Tea party activists in states around the country are making real gains in blocking Obamacare even as the national debate centers on a stalled effort to repeal it in Congress. They’re doing it by blocking the law’s implementation in state legislatures, according to
Politico. In South Carolina and other states, tea party activists have been forcing Republican co-sponsors of a health exchange bill to turn against it.

Battles have centered on health reform’s exchanges, the new insurance marketplaces that must come online by 2014. If states do not have the framework in place for an exchange by 2013, Health and Human Services will come into the state and do the jobs themselves.
In Montana, a legislator who ran on a tea party platform has successfully blocked multiple health exchange bills, persuading his colleagues to instead move forward with legislation that would specifically bar the state from setting up a marketplace, Politico reports.
Tea party protests also forced Gov. Nathan Deal in Georgia to shelve exchange legislation that the Legislature had worked on for months.
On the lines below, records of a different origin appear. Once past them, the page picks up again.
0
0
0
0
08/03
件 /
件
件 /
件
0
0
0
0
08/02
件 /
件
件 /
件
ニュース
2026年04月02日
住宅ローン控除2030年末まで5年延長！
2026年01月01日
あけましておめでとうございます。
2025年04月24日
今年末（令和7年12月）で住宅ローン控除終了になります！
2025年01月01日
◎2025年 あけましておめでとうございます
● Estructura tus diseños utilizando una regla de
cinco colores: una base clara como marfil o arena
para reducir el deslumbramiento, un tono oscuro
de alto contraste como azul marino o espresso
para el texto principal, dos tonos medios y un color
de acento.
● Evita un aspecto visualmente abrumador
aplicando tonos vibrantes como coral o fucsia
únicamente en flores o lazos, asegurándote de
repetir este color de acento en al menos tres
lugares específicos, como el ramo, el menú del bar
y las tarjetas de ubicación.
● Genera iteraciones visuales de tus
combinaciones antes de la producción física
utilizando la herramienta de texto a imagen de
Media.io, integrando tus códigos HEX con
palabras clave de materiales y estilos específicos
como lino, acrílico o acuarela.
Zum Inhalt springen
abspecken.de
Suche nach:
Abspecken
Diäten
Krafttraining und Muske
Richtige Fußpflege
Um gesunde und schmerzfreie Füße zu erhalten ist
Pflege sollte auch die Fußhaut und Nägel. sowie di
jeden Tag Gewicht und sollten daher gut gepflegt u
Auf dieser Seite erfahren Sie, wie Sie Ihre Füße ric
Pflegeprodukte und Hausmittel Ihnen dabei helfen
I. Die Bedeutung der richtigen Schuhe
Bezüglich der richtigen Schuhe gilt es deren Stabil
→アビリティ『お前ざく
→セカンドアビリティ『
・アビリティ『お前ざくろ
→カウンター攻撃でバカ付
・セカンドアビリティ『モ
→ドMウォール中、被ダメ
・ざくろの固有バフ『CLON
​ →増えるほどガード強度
The moves have buoyed some Obamacare opponents, who believe that state governments cannot fight the bill in court on one hand while trying to implement it on the other.
“I have seen an uptick in resistance to creating Obamacare exchanges at the state level and that’s heartening,” says Michael Cannon, director of health policy studies for the Cato Institute. “There remains this inherent contradiction where you have governors saying they think Obamacare is unconstitutional but also trying to implement the law. One thing these tea party groups are doing is highlighting that.”
Montana state Sen. Jason Priest, a Republican who ran on a tea party platform, has emerged as Lindeen’s main opponent. He’s introduced legislation both to compel Lindeen to send a health exchange grant back to Washington and to force Democratic Attorney General Steve Bullock to join a health reform lawsuit.
“One of the things we keep coming back to is that the idea of a Montana-made exchange is complete fiction,” Priest told Politico. “You’re implementing a federal mandate, with federal specifications that the federal government will certify. There’s nothing Montana-made about it.”